Monday, July 23, 2012

Diving into the Statistics...Ecology

One thing I've learned over the last few weeks is the wide array of success factors important to different types of citizen science projects. There is a lot of diversity out there and no single formula defines success for everyone. Hours staring at Excel spreadsheets and wild regressions taught me that. But once you organize things into neat piles and keep the apples with the apples things start coming into focus.

Up next are the ecology projects, looking first at measures of public popularity. I expect they will be significantly different than the astronomy projects based on the nature of the science. Fortunately the data seem to bear this out.

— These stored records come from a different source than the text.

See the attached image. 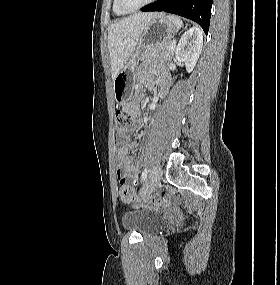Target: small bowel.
Masks as SVG:
<instances>
[{
  "mask_svg": "<svg viewBox=\"0 0 280 285\" xmlns=\"http://www.w3.org/2000/svg\"><path fill=\"white\" fill-rule=\"evenodd\" d=\"M143 81L151 84V81H148L146 77L143 78ZM170 78L168 74H161L158 77V86L160 89V94H165L169 86ZM124 110L131 113L132 115L138 114V102L133 101L124 106ZM119 148L117 150L118 155V167H117V176L120 182H125L131 180L134 185L138 183L139 179V169L134 163L130 152L136 148V142L130 141L126 134L119 136L118 139Z\"/></svg>",
  "mask_w": 280,
  "mask_h": 285,
  "instance_id": "obj_1",
  "label": "small bowel"
}]
</instances>
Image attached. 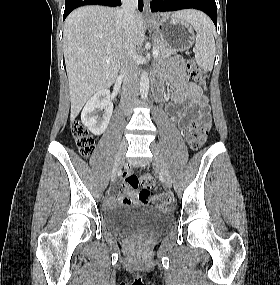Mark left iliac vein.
<instances>
[{
	"label": "left iliac vein",
	"instance_id": "left-iliac-vein-1",
	"mask_svg": "<svg viewBox=\"0 0 280 285\" xmlns=\"http://www.w3.org/2000/svg\"><path fill=\"white\" fill-rule=\"evenodd\" d=\"M151 151L153 153L154 165L156 166V168L159 170L160 174L162 175L165 186L170 188L172 186L171 174L168 170L167 164L160 151V148L155 142L151 143Z\"/></svg>",
	"mask_w": 280,
	"mask_h": 285
}]
</instances>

Motivate the User-0.12342609
Create a Community-0.112233026
Interact in Real Time-0.27786182
Provide Feedback-0.230619358
Offer Excitement-0.179413057
Encourage Dialogue-0.33835345
Provide Data Access-0.236025844
Allow for Errors0.100673012
Be Audacious-0.237861864
Stay Focused0.379573448
Make it Convenient0.20049689
Make Learning Easy0.149773189
Make Participating Easy0.27213335

Very quickly we see the most important factors for success appears to be all from the Keep it Simple family: Stay Focused, Make it Convenient, Make Learning Easy, and Make Participating Easy. This is the first time we are seeing a whole group of items together and it's likely there is a strong correlation amongst them. As discovered earlier the success factors aren't completely distinct; while they have their own definitions there is certainly potential for overlap. They are also based on general concepts and not on rigidly-defined criteria. So a correlation between these is not unexpected.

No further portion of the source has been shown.